Da zwölf Halbtöne eine Oktave bilden sollen, ist das Schwingungsverhältnis der Kleinen Sekunde (des Halbtons zum Vergleichs- oder Bezugston) also die zwölfte Wurzel aus 2. (Frage Deinen Taschenrechner, wieviel das ist!)
Für den nächsten Halbton aber müssen wir die nun schon verkürzte Saite wieder um das gleiche Verhältnis (NICHT um den gleichen Längenbetrag!) kürzen, was wegen der verkleinerten Bezugsgröße also etwas weniger ist. So haben die Bünde um die Oktave herum eben nur noch einen etwa halbsogroßen Abstand wie ganz oben am Wirbelkasten. (Bei der nächsten Oktave, ein Viertel Saitenlänge vom Steg entfernt, sind auch die Bünde nur noch ein Viertel so weit entfernt – hängt von der Bauart der Gitarre ab, ob da tatsächlich noch Bünde sind…)
Für die Freunde von Zahlen hier etwas genauer: Die Frequenzen der Obertöne der harmonischen Schwingung sind ganzzahlige Vielfache der Grundfrequenz. Musikalisch sind das Grundton, Oktave (2:1), Quinte auf der Oktave (3:2), zweite Oktave (4:1), Terz auf der zweiten Oktave (5:4), Quinte auf der zweiten Oktave (6:4 = 3:2), harmonische Septe auf der zweiten Oktave (7:4), dritte Oktave (8:1), Große Sekunde auf der dritten Oktave (9:8, also 1/8 über 1 und gleichzeitig die zweite Quinte über 2, also 1/2*3/2*3/2=9/8). Halbieren wir die Große Sekunde gerundet zur Kleinen, so ergäben sich 1/16 über 1, also 17/16. Die Saitenlänge müssten wir also reziprok um 1/17 von 17/17 auf 16/17 kürzen, um den ersten Bund zu befestigen. Wir messen nach: Bei mir sind die Saiten 62 cm lang, 1/17 davon sind 36,5 mm, mein Lineal zeigt mir etwa 36 mm an.
(Noch genauer: Die wohltemperierte Quinte ist etwas kleiner als die harmonische, weil 12 Quinten mehr als 7 Oktaven wären und der Quintenzirkel dann nicht aufgeht: 3/2 hoch 12 = 129,75 ist mehr als 2 hoch 7 = 128. Das passt relativ gut zu dem halben gemessenen mm!)
ÜBEN: Spiele nebeneinander liegende Halbtöne (Teile einer chromatischen Tonleiter) in Oktaven-Umgebung, zum Beispiel von Bund 12 bis 15, um Deine Finger daran zu gewöhnen, dass der Bundabstand vom „Ort des Geschehens“ abhängt. (Auch die Streicher müssen das auf ihren Griffbrettern üben, und die haben nicht einmal Bünde!!!)

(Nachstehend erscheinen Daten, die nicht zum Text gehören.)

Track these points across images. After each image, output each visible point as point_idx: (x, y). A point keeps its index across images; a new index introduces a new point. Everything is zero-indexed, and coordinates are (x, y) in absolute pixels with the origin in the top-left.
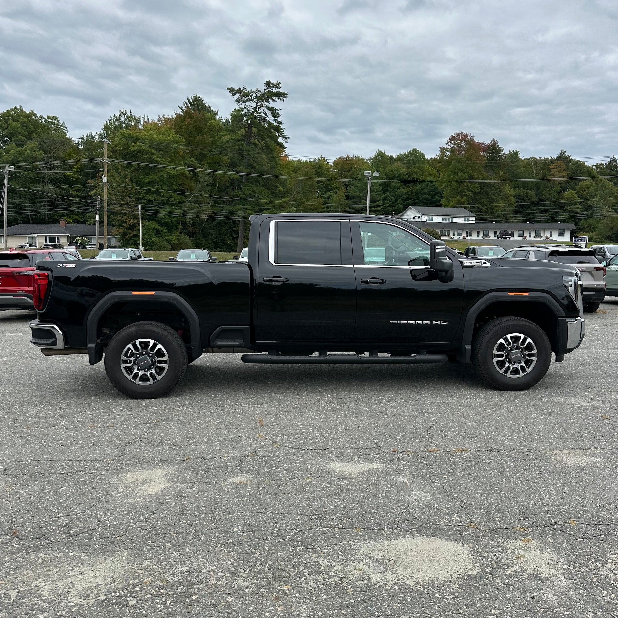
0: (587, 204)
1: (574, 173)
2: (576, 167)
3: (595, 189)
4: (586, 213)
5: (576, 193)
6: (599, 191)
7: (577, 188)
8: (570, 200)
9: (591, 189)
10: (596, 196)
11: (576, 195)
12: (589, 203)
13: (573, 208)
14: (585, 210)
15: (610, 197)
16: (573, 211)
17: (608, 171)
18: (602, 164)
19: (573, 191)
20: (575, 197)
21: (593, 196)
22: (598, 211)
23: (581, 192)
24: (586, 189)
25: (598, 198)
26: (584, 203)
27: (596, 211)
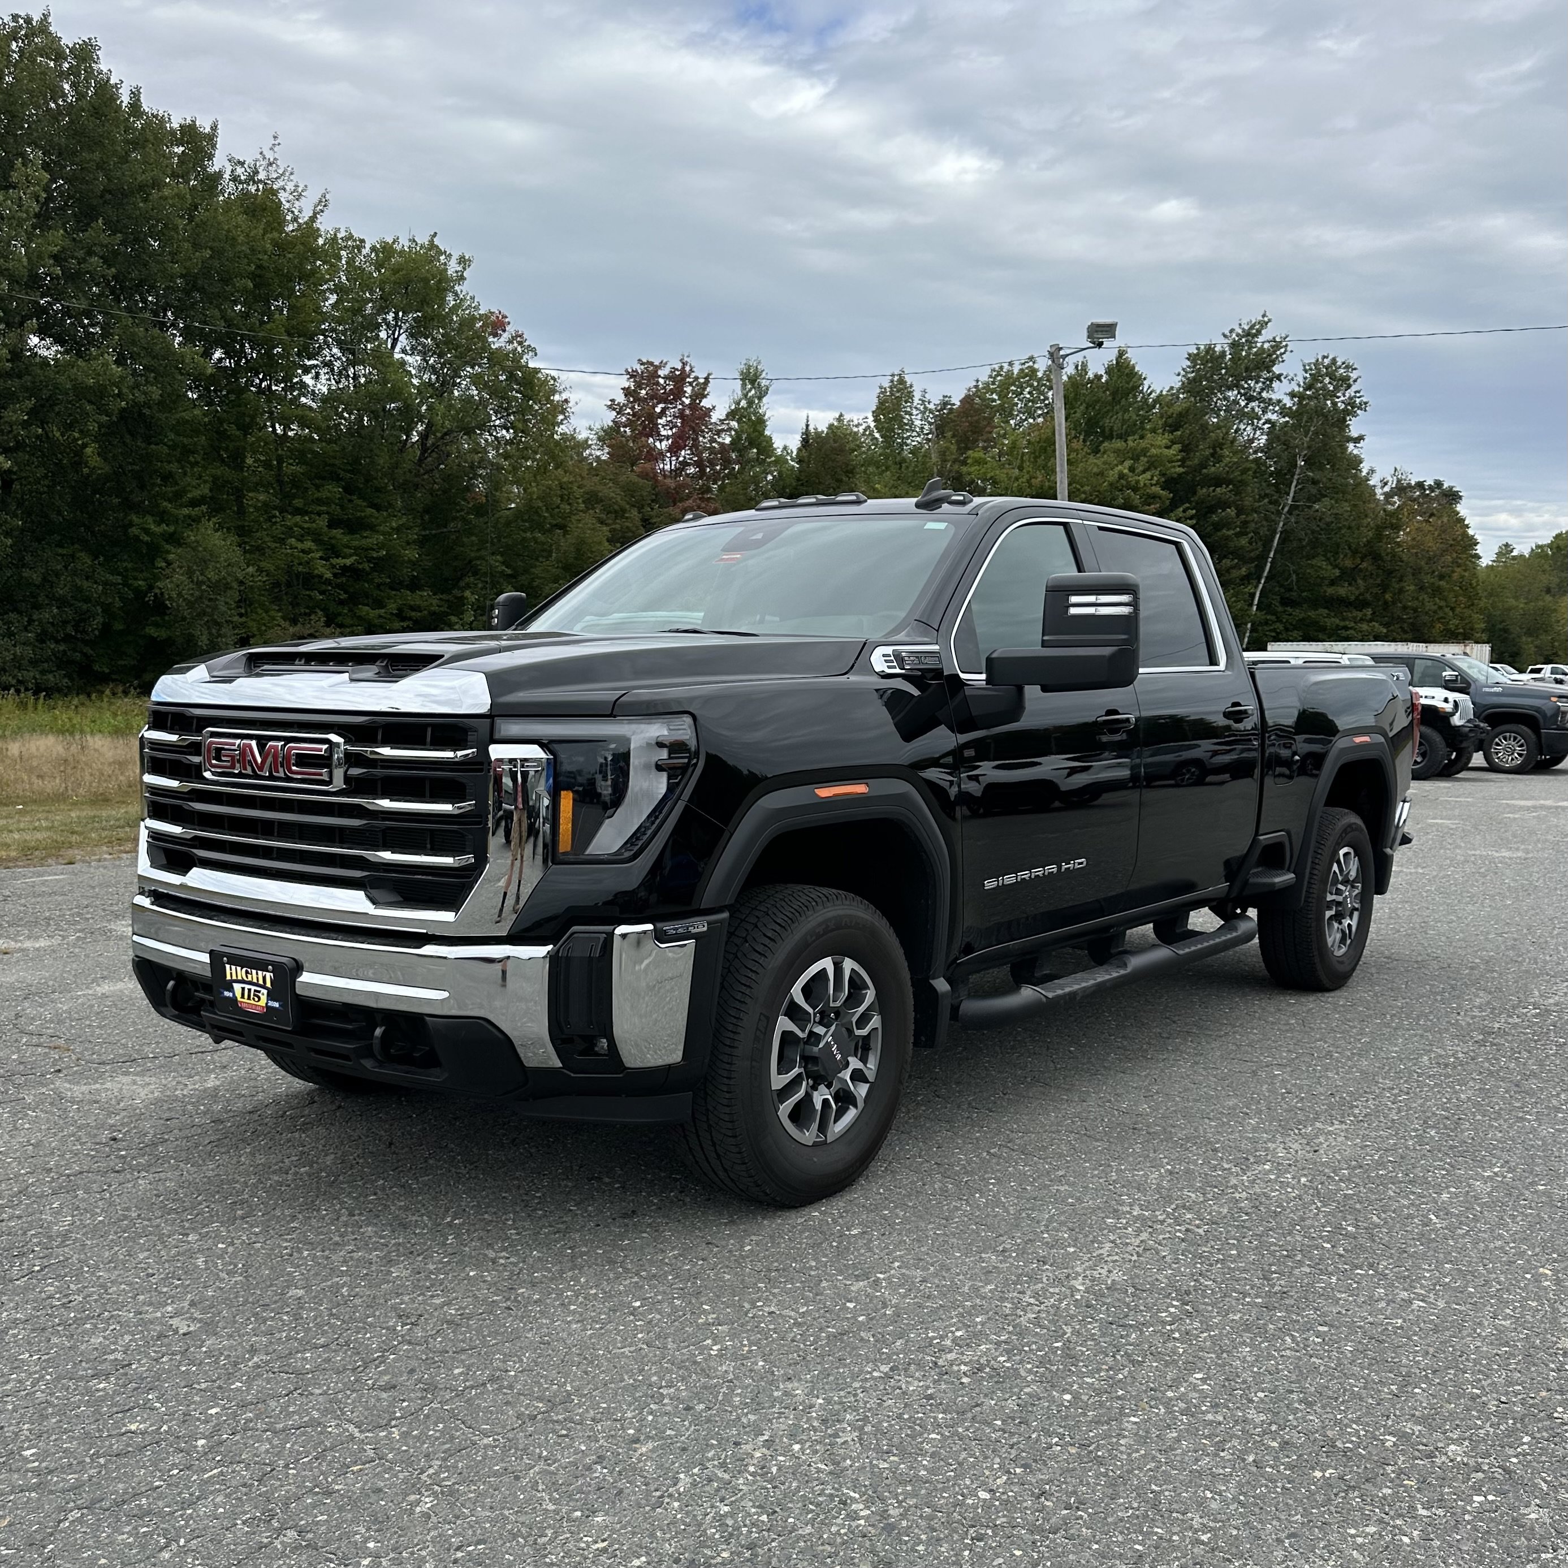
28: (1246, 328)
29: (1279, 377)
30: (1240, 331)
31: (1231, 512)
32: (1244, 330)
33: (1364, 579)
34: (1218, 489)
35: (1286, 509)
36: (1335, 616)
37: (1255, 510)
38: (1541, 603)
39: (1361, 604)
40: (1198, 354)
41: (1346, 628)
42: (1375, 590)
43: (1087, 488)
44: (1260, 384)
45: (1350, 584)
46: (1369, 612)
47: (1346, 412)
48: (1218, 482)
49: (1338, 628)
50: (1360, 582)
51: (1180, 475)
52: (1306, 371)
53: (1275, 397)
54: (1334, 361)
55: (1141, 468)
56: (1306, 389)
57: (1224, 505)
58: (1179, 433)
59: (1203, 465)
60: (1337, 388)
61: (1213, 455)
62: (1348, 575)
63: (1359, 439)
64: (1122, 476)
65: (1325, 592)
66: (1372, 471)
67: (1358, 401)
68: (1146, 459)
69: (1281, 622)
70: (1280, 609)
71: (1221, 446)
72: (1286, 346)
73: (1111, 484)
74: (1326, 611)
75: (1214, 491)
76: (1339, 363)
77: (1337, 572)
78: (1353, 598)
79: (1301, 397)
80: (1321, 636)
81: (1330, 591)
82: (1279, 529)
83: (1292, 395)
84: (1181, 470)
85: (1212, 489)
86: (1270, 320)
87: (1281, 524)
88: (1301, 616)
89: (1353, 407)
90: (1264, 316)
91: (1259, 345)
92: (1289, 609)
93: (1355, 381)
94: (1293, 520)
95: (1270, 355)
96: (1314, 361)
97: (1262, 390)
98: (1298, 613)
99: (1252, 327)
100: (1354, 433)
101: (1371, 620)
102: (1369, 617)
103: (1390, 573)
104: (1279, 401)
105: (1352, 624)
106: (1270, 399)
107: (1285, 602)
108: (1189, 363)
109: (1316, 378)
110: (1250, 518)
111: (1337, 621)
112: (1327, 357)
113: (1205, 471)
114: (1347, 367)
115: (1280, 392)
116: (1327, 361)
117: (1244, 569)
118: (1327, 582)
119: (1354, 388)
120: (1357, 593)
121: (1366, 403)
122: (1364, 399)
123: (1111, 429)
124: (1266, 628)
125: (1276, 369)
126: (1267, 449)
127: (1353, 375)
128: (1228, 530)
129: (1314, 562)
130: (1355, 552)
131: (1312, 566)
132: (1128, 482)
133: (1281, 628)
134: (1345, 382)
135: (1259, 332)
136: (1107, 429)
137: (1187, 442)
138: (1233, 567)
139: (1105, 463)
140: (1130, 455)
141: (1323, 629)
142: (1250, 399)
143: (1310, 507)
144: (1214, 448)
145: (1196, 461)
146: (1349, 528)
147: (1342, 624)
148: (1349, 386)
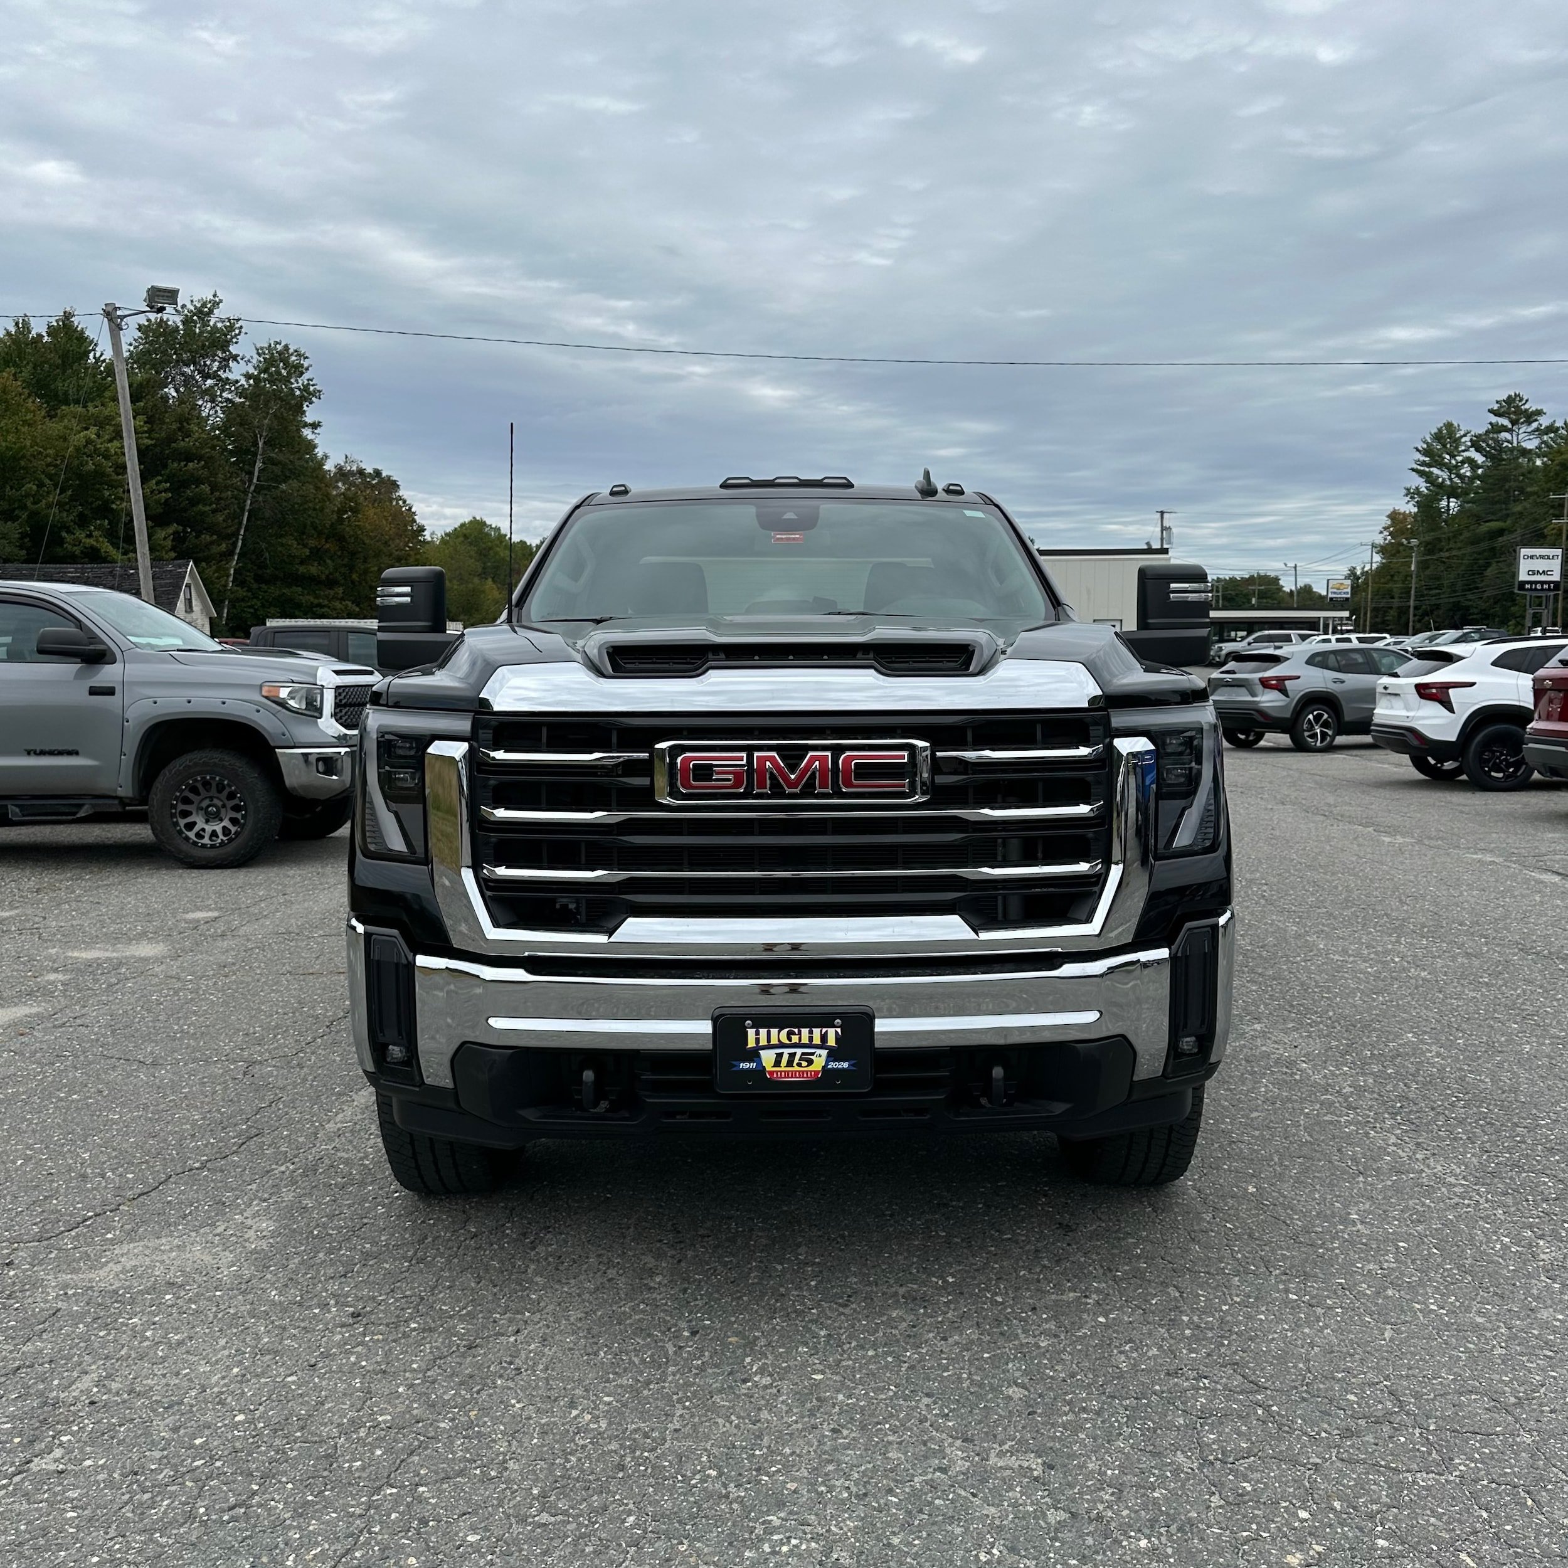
28: (199, 305)
29: (235, 358)
30: (192, 308)
31: (205, 488)
32: (196, 307)
33: (331, 558)
34: (191, 464)
35: (252, 488)
36: (308, 594)
37: (227, 487)
38: (470, 586)
39: (331, 583)
40: (148, 326)
41: (320, 606)
42: (343, 570)
43: (51, 452)
44: (217, 364)
45: (319, 564)
46: (340, 590)
47: (303, 399)
48: (188, 457)
49: (312, 605)
50: (328, 561)
51: (148, 447)
52: (259, 354)
53: (232, 377)
54: (286, 347)
55: (107, 437)
56: (260, 373)
57: (199, 481)
58: (142, 404)
59: (171, 439)
60: (289, 374)
61: (180, 429)
62: (317, 555)
63: (315, 426)
64: (89, 441)
65: (297, 570)
66: (326, 457)
67: (312, 388)
68: (112, 429)
69: (257, 598)
70: (255, 586)
71: (188, 421)
72: (241, 327)
73: (77, 449)
74: (300, 589)
75: (186, 465)
76: (291, 351)
77: (307, 552)
78: (323, 577)
79: (257, 379)
80: (297, 613)
81: (302, 569)
82: (247, 507)
83: (248, 376)
84: (150, 442)
85: (183, 464)
86: (221, 301)
87: (249, 502)
88: (277, 593)
89: (309, 394)
90: (215, 296)
91: (211, 323)
92: (263, 586)
93: (307, 369)
94: (261, 499)
95: (226, 336)
96: (266, 345)
97: (219, 369)
98: (274, 591)
99: (204, 305)
100: (309, 418)
101: (342, 599)
102: (341, 595)
103: (353, 554)
104: (237, 382)
105: (326, 602)
106: (227, 379)
107: (259, 579)
108: (140, 334)
109: (270, 362)
110: (224, 495)
111: (312, 599)
112: (279, 343)
113: (173, 445)
114: (299, 355)
115: (237, 372)
116: (279, 347)
117: (224, 545)
118: (297, 561)
119: (306, 376)
120: (327, 572)
121: (320, 391)
122: (318, 388)
123: (66, 393)
124: (243, 604)
125: (233, 349)
126: (225, 428)
127: (306, 363)
128: (205, 505)
129: (284, 541)
130: (320, 533)
131: (282, 545)
132: (96, 449)
133: (259, 604)
134: (298, 370)
135: (211, 312)
136: (60, 393)
137: (150, 413)
138: (212, 543)
139: (65, 427)
140: (92, 421)
141: (298, 606)
142: (206, 377)
143: (276, 488)
144: (181, 423)
145: (163, 434)
146: (315, 509)
147: (316, 601)
148: (302, 374)
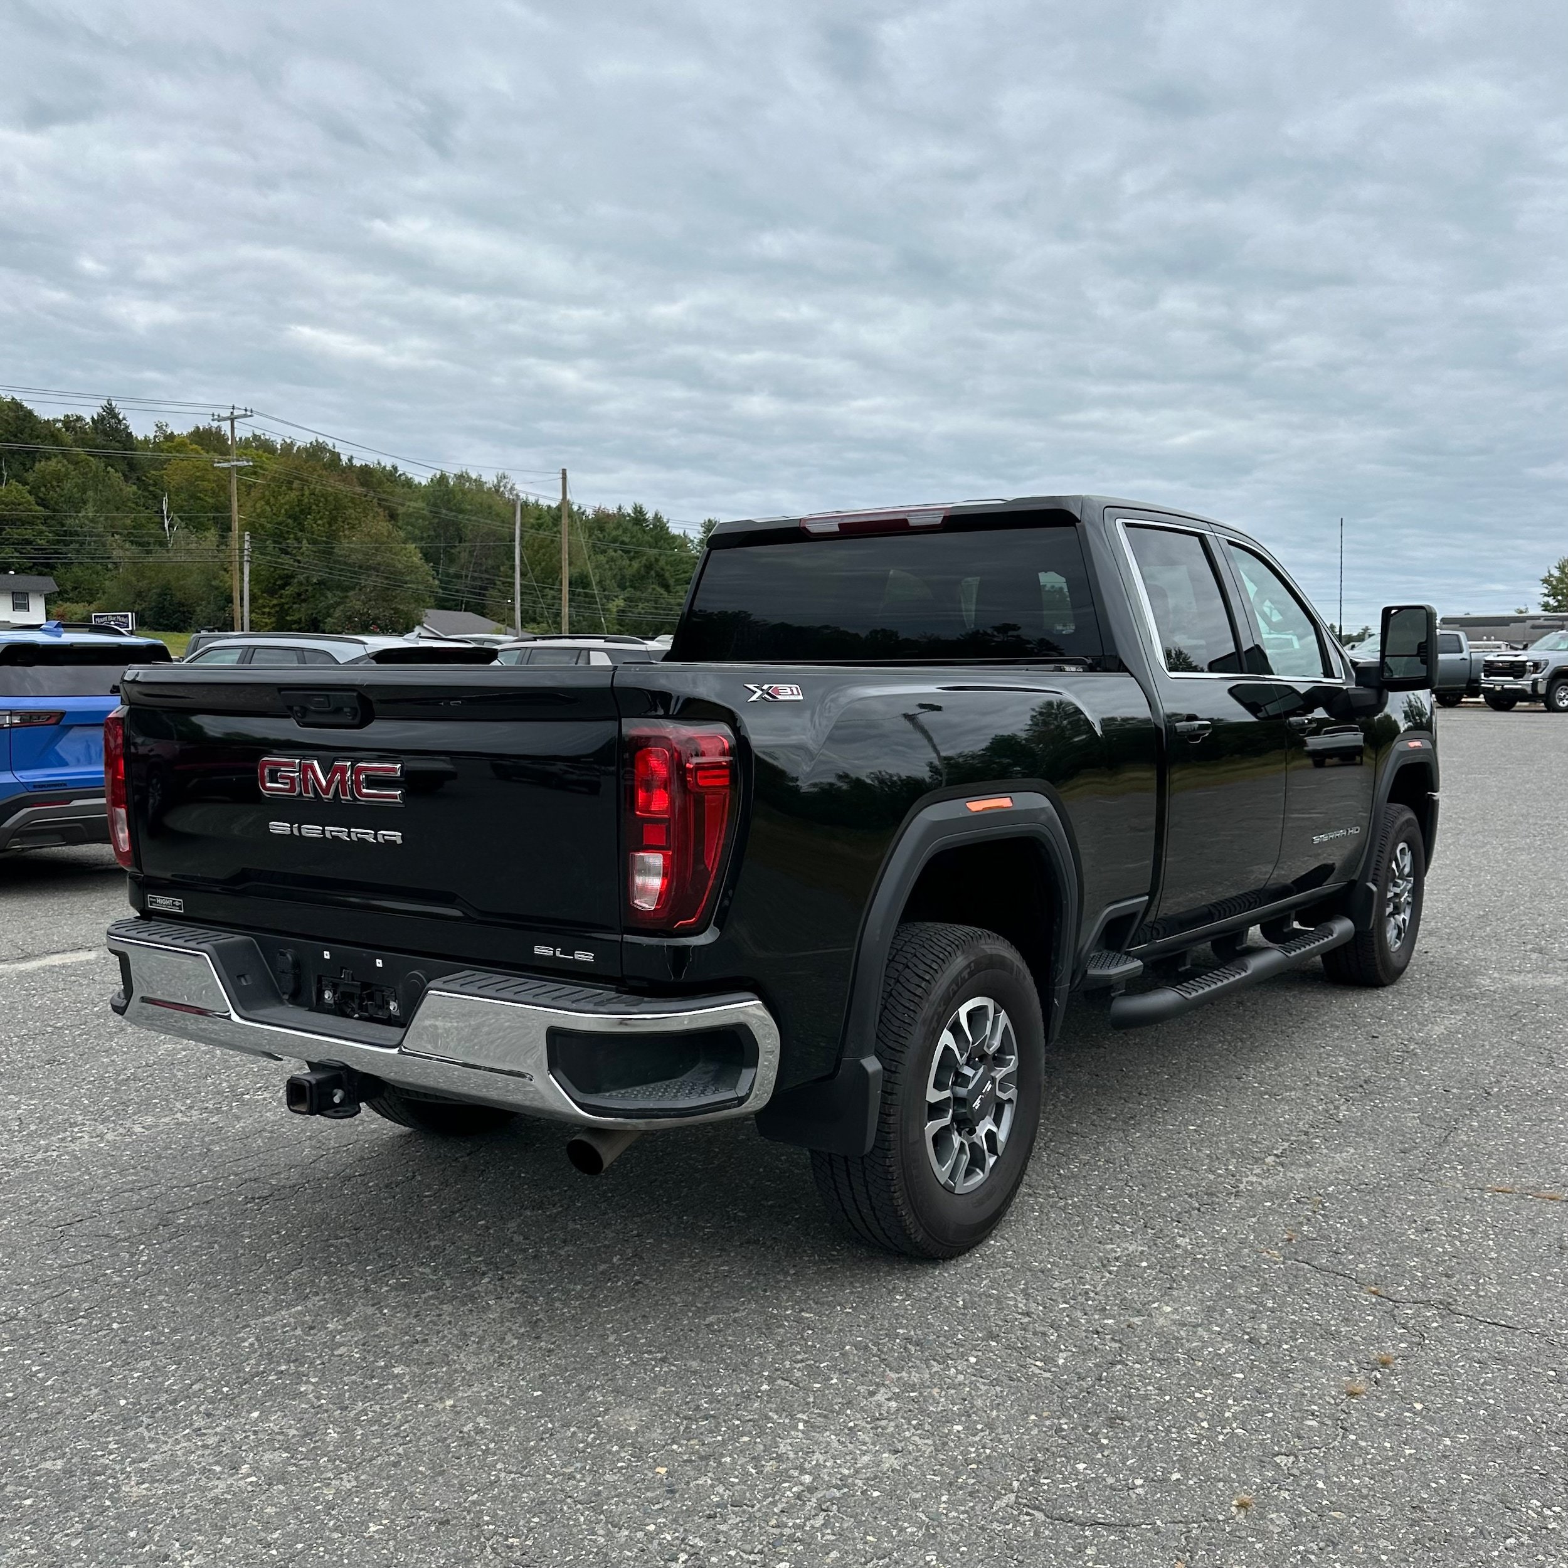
0: (63, 525)
1: (15, 436)
2: (18, 418)
3: (77, 485)
4: (64, 549)
5: (30, 492)
6: (90, 493)
7: (30, 477)
8: (16, 510)
9: (68, 485)
10: (85, 503)
11: (31, 498)
12: (68, 522)
13: (28, 534)
14: (58, 542)
15: (118, 509)
16: (29, 542)
17: (100, 440)
18: (79, 419)
19: (20, 487)
20: (29, 502)
21: (78, 505)
22: (93, 546)
23: (43, 489)
24: (55, 483)
25: (90, 511)
26: (54, 522)
27: (89, 544)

WISSEN: Da die Quarte das Ergänzungsintervall der Quinte zur Oktave ist (im Zehnersystem lernt man in der Schule die „verliebten Zahlen“, die sich paarweise zu 10 addieren), also das „verliebte Intervall“ zur Quinte, kann man die Stimmung der Gitarre e-a-d‘-g‘ auf den ersten vier Saiten auch als gegenläufig zum Quintenzirkel sehen.
WISSEN: Das interne Stimmen der Gitarre kann erfolgen, indem man jeweils das erforderliche Intervall zur nächst höheren Saite am entsprechenden Bund erzeugt und solange die leere Saite korrigiert, bis Übereinstimmung erfolgt. (Man kann übrigens auch das Gehör so schulen (ÜBEN!!!), dass man die Quarte wie die Quinte hören kann.) Allerdings kann es auf diese Weise passieren, dass die Gitarre zwar intern richtig klingt, aber insgesamt zu hoch oder zu tief gestimmt ist. Dazu kann ein Instrument mit festen Tönen (im Sinfonieorchster ist das die Oboe, zu Hause kann das ein Klavier oder eine Stimmgabel sein) oder eine App auf dem Handy dienen. Ich rate davon ab, sämtliche Saiten nach der App zu stimmen, weil das verhindert, dass man mit seinem Instrument vertraut wird. Man sollte also auch üben, von einem anderen Instrument die Stimmung für nur eine Saite zu übernehmen, dann kann man sich in Bands oder Orchestern sicherer bewegen.